The international intervention in Libya doesn't make the front pages much anymore, but it's still on. People in the military are still paying attention, at least: A Marine in the audience at Secretary Gates' all-hands at Camp Lejeune asked him about it on Thursday in a highly telling exchange, both for what the Marine asked and what Gates answered.
From the transcript:
Q: Good morning, sir. Corporal Edwards from 2nd Reconnaissance Battalion. My question is in regards to the conflict in Libya. I read article in the U.K. newspaper the Telegraph a little over a month ago, and it was an interview with one of the rebel leaders. He explicitly said that some of his fighters had fought with the insurgency in Iraq and Afghanistan. I found this to be somewhat disheartening, since we as a country were supporting the rebels militarily and through public opinion. Who are these rebels in Libya? And how do we know that they won't be like the mujahedeen in Afghanistan, where we're supporting them today and then getting blown up by them tomorrow?Did you copy that? A young American service member is frustrated that the U.S. and its allies could be helping some of the same people who have attacked or killed Americans in Iraq or Afghanistan -- understandably. What's more, as the Libya intervention approaches its second month, Gates is giving the same answer American officials were giving before it began: 'We don't really know who these guys are.' Still?
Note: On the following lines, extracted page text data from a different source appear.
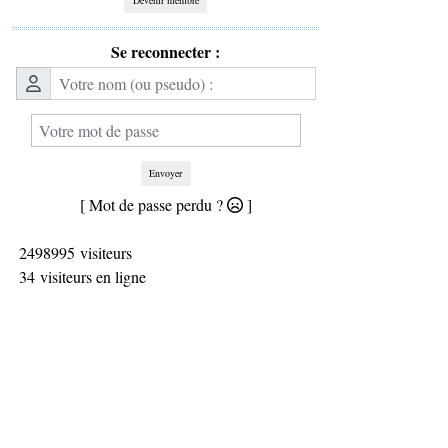
Se reconnecter :
Envoyer
[ Mot de passe perdu ?
]
2498995 visiteurs
34 visiteurs en ligne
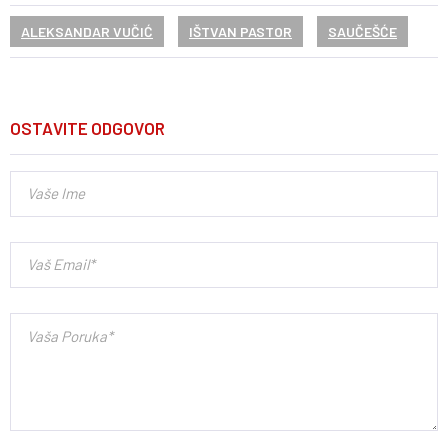
ALEKSANDAR VUČIĆ
IŠTVAN PASTOR
SAUČEŠĆE
OSTAVITE ODGOVOR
What about the CIA and British special operators who have been on the ground all this time? What about the Libyan opposition leaders who are visiting the White House today? Seems like there have been plenty of opportunities for the international community to find out much more about the beneficiaries of its assistance.
GATES: Well, I think that the honest answer to your question is that with the exception of some of the people at the top of the opposition or the rebels in Libya, we don't know who they are. And I think this is one of the reasons why there has been such reluctance, at least on our part, to provide any kind of lethal assistance to the opposition.
Clearly, after the way that Gadhafi has treated his own people, as the president has said, he needs to go. But I think most of us are pretty cautious when it comes to who -- who the opposition is. The truth is, my impression is that it's extraordinarily diverse. We deal with a handful of people in Benghazi, but we forget about those who led the uprisings in cities all over Libya when this whole thing started. And who are they? And are they genuinely anti-Gadhafi? Are they tribal representatives? Are they -- kind of who are they? And we have no idea who those people are, but they were the ones that led the major uprisings in Tripoli and a variety of the other cities.
There are tribal elements to this, and I don't think we know very much about the tribes that are involved and where their loyalties lie between Gadhafi and between the opposition and so on. So I -- and we have seen reports that there are some extremists that are fighting for the opposition. We see information and we hear from the opposition that they're trying to isolate those people and get them out of the movement because they realize the risks associated with that in terms of international support. But the truth is, I think, frankly, one of the reasons that we have been as cautious as we have in terms of providing other than humanitarian support and some non-lethal assistance to the opposition is because of what we don't know. And I think we have to keep a wary eye on it in terms of how this thing progresses.
Does anyone believe, especially after the intelligence and special-ops coup of the bin Laden raid, that Gates and NATO "have no idea" who the rebels are? Here's a theory: American officials know exactly who the rebels are, which is the actual reason they want to provide only "non-lethal aid." From a cold-eyed, Eisenhower administration perspective, it could be a good compromise: If the rebels overthrow Libyan strongman Muammar Qaddafi, there's a bad guy taken care of; the international community can swoop in and make sure the terrorist elements in the rebellion are put in check. If Qaddafi crushes a rebellion riven with al Qaeda fighters or other bad eggs, that takes care of them. Either outcome thins out the world rogue's gallery. Although Gates was reluctant at first to go along with an intervention, his Langley roots run deep: He may have made the case inside the administration that the U.S. benefits by letting two groups of villains wear each other down for as long as possible, especially since NATO is protecting the innocent Libyans in the western cities like Benghazi.
The question is, how much longer can the government forces and the rebels go on pummeling each other?